Amid a joyful showcase of culture and pride, thousands of Filipinos took to the streets Sunday and flocked to Exchange Place to salute the 59 years of Philippine American Friendship Day.

Marie Segundo, 20, dressed in a red native gown gracefully danced to the beat of Spanish Flamenco. She swayed her arms high, swirled her hips and stepped the waltzes.

“ I feel proud of my heritage. I feel good that Filipinos have a parade like this,” said Segundo of Jersey City.

On July 4, 1946, U.S. granted independence to its former colony, the Philippines after a bitter war with the Japanese.

History accounts showed that Filipinos also fought hard when the U.S. annexed the Philippines after it bought the Philippines for $20 million from the Spaniards. America sent it troops to colonize the Philippines despite of its strong resistance that resulted to the death of some 500,000 Filipinos during the U.S.-Philippine War in the beginning of 20th century.

“I’m old, but happy that I can still join this annual celebrations of our independence. This is what we fought for: liberty and democracy,” said World War ll veteran Alfredo Diaz, 89, of Jersey City. He wore a white jacket with numerous war medals and a veteran army hat.

He said he helped the Americans to defend its command post in Bataan in 1941.

Jersey City Mayor Jerramiah Healy said America would not forget the sacrifices of brave Filipino veterans who fought side by side with American troops.

“It’s nice to be here. This is part of tremendous diversity of ethnic population of Jersey City. Filipinos came to this country with the same reason my parents came here, for economic opportunity and freedom. Jersey City is built by immigrants,” said Healy who was clad in a Filipino native long sleeve shirt called “Barong Tagalog” and joined the parade from Columbus Drive to Exchange Place.

Booming music were played by bands, children, men and ladies danced in a parade while others waved from their floats, bursting with bright colors, and smiles. The mood was festive, the air smelled barbecue as thousands ate Filipinos dishes being sold in the booths.

“The American government has been an ally of the Philippines. Every year, Filipinos all over the world celebrate this long lasting friendship with America. We celebrate the contributions of Filipinos in this city, “ said Linda Mayor, executive director of Pan American Concerned Citizens Action League, whose delegations won the most symbolical award for the parade. PACCAL danced to the tune of Filipino music and carried pink flowers on bamboo sticks as they hopped on the streets and showcased the oneness of Filipino people and rich historical ties with Americans.

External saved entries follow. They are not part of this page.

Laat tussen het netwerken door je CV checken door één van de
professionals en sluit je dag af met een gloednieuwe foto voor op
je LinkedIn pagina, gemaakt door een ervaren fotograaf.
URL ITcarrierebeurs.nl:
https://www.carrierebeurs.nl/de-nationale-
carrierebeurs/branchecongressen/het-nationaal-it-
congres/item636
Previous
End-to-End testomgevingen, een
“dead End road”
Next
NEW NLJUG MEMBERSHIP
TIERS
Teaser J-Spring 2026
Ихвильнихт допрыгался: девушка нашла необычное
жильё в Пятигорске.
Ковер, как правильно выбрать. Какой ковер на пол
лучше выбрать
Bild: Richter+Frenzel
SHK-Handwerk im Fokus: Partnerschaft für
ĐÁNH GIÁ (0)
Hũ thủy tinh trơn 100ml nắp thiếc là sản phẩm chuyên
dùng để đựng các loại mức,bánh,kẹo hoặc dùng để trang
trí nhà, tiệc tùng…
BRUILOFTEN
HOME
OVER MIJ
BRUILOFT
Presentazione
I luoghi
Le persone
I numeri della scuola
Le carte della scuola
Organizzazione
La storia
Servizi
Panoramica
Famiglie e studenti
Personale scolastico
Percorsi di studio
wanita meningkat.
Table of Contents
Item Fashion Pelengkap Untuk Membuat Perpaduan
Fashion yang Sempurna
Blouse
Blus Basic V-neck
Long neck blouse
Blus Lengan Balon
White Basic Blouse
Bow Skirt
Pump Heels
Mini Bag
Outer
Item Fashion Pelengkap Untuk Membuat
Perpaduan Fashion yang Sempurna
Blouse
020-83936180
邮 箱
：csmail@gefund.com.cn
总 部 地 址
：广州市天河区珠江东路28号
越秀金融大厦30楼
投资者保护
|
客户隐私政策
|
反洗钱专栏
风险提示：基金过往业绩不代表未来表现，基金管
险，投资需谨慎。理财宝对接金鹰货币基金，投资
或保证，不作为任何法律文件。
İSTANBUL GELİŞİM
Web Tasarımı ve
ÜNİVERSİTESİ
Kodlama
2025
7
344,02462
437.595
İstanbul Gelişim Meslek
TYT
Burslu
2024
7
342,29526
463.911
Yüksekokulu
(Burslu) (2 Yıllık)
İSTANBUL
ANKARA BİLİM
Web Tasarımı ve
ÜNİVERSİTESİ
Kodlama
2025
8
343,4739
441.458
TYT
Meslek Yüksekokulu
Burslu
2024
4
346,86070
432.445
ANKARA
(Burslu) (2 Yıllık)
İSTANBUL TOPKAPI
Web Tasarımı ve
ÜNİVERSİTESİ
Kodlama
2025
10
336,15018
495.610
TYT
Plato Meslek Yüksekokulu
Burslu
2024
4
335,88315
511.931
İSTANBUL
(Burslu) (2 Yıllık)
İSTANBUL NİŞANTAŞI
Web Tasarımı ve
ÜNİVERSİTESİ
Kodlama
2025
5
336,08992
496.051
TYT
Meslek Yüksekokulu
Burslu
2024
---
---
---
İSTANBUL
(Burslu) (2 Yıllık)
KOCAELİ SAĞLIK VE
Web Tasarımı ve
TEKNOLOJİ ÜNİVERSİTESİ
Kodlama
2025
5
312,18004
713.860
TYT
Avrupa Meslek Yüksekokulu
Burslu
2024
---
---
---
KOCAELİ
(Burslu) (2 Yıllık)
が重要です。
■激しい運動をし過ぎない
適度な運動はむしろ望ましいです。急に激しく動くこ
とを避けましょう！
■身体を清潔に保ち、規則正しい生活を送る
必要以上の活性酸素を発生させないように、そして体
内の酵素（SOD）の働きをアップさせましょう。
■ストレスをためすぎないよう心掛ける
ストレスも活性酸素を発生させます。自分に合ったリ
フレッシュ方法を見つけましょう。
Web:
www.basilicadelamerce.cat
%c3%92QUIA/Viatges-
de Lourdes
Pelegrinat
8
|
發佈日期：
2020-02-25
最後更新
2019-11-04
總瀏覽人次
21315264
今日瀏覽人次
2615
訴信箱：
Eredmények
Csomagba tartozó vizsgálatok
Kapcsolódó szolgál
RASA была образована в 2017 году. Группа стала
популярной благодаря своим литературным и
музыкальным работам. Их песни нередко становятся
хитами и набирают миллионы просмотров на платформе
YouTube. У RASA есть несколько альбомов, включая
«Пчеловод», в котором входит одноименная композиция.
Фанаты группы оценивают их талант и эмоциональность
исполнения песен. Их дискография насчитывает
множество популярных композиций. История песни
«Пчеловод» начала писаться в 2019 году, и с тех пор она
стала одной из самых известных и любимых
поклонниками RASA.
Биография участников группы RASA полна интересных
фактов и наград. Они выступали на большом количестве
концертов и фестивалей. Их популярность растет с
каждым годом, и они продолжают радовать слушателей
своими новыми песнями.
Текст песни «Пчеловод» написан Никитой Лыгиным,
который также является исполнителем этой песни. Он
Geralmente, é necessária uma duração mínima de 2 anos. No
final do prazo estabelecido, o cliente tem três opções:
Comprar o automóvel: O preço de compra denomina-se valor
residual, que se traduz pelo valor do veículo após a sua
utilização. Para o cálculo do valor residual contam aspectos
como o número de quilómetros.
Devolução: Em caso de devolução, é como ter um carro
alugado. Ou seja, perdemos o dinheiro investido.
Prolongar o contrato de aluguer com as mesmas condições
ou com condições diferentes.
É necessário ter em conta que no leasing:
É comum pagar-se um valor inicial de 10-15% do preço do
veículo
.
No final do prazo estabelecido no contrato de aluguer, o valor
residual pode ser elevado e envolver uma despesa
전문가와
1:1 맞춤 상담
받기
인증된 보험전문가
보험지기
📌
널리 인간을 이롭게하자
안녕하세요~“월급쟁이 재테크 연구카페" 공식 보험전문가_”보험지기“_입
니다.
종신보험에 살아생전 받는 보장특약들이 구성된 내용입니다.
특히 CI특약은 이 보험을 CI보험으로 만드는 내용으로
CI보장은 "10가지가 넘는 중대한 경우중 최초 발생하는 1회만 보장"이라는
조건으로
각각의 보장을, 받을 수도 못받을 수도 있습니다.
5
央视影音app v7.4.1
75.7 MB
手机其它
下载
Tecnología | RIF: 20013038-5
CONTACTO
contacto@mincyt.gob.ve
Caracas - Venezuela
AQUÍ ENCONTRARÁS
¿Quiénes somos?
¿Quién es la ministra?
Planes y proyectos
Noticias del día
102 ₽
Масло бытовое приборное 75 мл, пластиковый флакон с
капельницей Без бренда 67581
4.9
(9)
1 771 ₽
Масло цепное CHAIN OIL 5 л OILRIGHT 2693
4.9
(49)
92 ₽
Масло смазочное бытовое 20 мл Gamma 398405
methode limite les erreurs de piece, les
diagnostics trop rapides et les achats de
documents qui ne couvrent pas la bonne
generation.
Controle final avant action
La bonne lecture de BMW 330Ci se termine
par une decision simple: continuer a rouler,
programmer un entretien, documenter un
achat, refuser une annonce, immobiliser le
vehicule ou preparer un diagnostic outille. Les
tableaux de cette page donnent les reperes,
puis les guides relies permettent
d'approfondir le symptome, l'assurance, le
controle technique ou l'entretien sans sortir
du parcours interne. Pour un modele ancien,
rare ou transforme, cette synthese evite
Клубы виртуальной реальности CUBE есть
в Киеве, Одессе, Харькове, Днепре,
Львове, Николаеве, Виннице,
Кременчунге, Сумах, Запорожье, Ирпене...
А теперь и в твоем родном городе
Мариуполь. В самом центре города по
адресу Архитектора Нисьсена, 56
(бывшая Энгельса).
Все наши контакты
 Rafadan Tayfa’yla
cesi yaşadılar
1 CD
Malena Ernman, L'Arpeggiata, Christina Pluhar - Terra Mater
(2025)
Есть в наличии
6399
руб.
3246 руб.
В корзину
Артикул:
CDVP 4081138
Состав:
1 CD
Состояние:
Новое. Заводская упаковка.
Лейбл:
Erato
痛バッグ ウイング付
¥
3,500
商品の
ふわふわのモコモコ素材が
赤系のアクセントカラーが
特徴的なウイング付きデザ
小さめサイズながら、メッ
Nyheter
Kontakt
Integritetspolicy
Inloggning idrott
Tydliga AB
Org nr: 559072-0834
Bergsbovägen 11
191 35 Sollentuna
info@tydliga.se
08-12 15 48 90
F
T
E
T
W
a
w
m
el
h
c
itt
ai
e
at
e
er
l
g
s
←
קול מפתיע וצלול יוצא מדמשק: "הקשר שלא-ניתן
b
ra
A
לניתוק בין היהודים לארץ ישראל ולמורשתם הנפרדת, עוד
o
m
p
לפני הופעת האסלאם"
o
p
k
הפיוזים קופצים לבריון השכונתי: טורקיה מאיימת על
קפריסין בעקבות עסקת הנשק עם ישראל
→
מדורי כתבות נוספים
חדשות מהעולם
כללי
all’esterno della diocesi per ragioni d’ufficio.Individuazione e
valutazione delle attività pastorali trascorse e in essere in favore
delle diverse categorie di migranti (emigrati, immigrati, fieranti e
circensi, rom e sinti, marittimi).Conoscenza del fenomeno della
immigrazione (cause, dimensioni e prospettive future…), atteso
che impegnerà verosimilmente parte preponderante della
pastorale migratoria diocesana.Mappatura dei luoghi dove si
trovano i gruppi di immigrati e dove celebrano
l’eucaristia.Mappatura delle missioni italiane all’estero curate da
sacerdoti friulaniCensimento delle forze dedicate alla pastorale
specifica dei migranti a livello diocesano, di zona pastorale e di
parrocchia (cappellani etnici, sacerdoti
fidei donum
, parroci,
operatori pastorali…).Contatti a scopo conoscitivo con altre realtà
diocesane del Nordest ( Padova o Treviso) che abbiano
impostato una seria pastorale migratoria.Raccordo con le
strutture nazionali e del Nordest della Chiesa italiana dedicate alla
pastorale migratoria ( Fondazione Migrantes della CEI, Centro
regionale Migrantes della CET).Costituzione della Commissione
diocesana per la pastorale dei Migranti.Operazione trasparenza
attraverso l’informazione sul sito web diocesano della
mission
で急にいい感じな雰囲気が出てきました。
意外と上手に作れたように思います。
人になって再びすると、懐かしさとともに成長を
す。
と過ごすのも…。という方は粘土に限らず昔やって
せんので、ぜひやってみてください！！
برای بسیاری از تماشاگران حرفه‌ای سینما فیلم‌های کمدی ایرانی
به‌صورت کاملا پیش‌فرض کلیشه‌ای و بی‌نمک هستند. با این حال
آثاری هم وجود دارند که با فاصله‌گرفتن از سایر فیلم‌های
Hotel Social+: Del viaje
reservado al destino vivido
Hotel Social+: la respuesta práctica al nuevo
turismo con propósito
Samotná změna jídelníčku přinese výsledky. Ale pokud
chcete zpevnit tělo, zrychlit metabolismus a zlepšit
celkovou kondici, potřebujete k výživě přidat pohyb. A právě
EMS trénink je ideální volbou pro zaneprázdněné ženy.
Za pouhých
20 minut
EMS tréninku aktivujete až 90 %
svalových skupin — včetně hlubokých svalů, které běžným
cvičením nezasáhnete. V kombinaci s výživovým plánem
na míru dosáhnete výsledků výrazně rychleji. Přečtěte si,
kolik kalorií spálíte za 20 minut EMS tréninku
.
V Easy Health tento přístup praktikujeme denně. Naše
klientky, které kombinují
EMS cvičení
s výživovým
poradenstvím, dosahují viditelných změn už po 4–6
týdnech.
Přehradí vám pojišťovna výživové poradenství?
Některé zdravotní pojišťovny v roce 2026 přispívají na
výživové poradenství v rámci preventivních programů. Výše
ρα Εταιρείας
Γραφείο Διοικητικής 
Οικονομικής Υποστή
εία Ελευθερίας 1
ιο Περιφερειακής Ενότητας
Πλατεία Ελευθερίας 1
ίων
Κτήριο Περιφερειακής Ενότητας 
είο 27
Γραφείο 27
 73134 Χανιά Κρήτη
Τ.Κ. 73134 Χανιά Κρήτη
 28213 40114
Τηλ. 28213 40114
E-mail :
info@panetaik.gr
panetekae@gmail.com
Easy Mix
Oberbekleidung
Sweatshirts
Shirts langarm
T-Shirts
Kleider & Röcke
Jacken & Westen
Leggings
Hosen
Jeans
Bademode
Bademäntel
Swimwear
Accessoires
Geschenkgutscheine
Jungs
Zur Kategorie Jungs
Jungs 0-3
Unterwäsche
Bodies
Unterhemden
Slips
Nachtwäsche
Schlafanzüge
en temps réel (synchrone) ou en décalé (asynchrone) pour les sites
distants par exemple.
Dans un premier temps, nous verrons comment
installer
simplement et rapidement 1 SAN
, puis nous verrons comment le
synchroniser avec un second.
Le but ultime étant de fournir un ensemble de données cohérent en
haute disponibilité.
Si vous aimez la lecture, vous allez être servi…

Against the backdrop of a historical mural painting made by Filipino youth group Sumisibol, Filipino American singers and dancers entertained the crowds under brilliant sun and blue sky on an open stage in front of the Hudson River.

The Merchants band led by Andrew Dimayuga played rock and blues music. “It’s pressing to perform but it’s fun,” Dimayuga said as spectators cheered the vibrant music. Hip-hop dancers delighted the crowds.

Many young Filipinos and Filipinas displayed their native costumes in gowns and shirts in a fashion show, where over 100 gowns designed in the Philippines were worn by models on the stage. The gowns mostly in red, blue, orange and black were made and embroidered in the Philippines and made from pineapple fabric. Those native dresses and accessories were similar to what the early Filipinos worn from 16th to early 20th century, reflecting Spanish-European influence.

“This festival of independence represents the empowerment of Filipino people. We remember the sacrifices of our veterans and the spirit of nationalism, “ said Eric Lachica, executive director of American Coalition for Filipino Veterans.